ROMA, venerdì, 26 novembre 2010 (ZENIT.org).- “In quel tempo Gesù disse ai suoi discepoli: “Come furono i giorni di Noè, così sarà la venuta del Figlio dell’uomo. Infatti, come nei giorni che precedettero il diluvio mangiavano e bevevano, prendevano moglie e prendevano marito, fino al giorno in cui Noè entrò nell’arca, e non si accorsero di nulla finchè venne il diluvio e travolse tutti: così sarà anche la venuta del Figlio dell’uomo. Allora due uomini saranno nel campo: uno verrà portato via e l’altro lasciato. Due donne macineranno alla mola: una verrà portata via e l’altra lasciata. Vegliate dunque, perché non sapete in quale giorno il Signore vostro verrà. Cercate di capire questo: se il padrone di casa sapesse a quale ora della notte viene il ladro, veglierebbe e non si lascerebbe scassinare la casa.

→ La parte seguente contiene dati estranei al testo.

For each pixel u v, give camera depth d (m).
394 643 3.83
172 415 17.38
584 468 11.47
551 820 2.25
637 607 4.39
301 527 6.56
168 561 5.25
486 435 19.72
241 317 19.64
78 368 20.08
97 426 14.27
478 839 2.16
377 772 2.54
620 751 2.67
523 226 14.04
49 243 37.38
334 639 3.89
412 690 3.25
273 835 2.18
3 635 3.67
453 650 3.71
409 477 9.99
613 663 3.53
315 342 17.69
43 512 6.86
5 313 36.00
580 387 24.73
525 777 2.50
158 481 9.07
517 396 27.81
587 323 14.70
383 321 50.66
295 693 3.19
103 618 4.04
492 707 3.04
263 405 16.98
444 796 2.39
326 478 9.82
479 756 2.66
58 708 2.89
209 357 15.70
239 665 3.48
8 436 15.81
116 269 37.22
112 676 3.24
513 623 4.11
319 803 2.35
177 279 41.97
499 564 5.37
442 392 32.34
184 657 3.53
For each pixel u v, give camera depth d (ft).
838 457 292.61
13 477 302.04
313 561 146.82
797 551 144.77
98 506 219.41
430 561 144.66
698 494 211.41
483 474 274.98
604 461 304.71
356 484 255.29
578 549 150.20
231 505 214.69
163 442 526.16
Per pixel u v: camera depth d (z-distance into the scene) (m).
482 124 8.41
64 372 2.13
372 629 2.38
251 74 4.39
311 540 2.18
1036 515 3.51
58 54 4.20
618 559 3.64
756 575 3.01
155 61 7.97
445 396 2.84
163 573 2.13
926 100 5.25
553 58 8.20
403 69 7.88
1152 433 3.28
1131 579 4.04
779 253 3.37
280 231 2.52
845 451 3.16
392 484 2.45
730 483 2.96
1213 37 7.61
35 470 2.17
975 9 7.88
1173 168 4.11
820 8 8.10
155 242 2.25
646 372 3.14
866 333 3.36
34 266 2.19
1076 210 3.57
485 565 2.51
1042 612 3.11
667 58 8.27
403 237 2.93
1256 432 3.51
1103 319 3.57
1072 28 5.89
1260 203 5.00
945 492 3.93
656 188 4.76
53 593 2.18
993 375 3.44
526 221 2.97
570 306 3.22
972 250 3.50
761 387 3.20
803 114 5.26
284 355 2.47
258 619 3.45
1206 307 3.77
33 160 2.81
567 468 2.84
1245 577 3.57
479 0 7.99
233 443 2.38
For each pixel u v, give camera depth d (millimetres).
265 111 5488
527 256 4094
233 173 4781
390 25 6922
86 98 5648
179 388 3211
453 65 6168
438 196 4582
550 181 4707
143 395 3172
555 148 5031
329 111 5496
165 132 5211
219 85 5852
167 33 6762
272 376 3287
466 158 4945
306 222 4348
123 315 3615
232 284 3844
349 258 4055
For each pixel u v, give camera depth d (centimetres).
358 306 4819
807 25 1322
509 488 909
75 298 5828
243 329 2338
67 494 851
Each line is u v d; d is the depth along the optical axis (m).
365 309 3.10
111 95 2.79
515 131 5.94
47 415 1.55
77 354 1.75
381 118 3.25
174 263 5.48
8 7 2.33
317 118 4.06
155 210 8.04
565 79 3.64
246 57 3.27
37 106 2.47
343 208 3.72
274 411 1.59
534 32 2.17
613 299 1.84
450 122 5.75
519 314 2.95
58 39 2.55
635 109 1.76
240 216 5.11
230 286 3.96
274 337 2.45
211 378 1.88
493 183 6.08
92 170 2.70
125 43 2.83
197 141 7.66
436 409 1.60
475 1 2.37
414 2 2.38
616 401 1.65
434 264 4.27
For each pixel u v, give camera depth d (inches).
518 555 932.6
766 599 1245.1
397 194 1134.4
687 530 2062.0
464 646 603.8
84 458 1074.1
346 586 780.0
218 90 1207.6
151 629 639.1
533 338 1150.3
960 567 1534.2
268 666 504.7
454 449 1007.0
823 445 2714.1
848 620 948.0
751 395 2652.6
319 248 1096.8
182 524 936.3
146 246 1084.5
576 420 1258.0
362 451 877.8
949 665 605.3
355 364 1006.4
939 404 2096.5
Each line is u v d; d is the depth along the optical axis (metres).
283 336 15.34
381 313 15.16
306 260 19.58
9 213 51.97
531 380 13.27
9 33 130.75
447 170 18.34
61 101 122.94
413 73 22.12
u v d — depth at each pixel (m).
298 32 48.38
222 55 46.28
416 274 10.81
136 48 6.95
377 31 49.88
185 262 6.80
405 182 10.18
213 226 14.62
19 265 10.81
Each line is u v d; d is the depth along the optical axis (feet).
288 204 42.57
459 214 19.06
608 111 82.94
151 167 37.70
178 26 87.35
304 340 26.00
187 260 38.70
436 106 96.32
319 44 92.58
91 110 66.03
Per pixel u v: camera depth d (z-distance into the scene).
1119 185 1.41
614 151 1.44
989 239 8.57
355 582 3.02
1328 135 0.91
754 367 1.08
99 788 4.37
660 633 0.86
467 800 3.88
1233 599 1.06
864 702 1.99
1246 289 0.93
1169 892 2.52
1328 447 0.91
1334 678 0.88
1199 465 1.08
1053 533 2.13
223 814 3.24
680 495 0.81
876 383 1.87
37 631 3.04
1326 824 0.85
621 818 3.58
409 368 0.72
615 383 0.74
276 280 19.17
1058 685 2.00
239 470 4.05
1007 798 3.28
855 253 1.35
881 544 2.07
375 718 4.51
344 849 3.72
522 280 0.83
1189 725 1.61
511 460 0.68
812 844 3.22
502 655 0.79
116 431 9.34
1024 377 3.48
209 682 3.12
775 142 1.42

Perciò anche voi tenetevi pronti perché, nell’ora che non immaginate, viene il Figlio dell’uomo (Mt 24,37-44).

Perciò anche voi tenetevi pronti perché, nell’ora che non immaginate, viene il Figlio dell’uomo” (Mt 24,44): non incutono timore queste parole del Vangelo (e quelle che precedono) se le ascoltiamo riferite alla vergine Maria nel giorno in cui le fu annunziato che il “Verbo della vita” (1 Gv 1,1) si sarebbe fatto carne in Lei, non senza il suo assenso al disegno del Padre.

Questa fu davvero un’ora inimmaginabile per la fanciulla di Nazaret, immensamente sorpresa dall’annunzio più inconcepibile che mente umana potesse pensare: il Figlio di Dio sarebbe stato concepito nel suo grembo verginale per opera della Spirito Santo.

Tale stupefacente iniziativa divina, a quanto sembra, trovò Maria del tutto impreparata: “Come avverrà questo? Non conosco uomo” (Lc 1,34); impreparata, ma pronta.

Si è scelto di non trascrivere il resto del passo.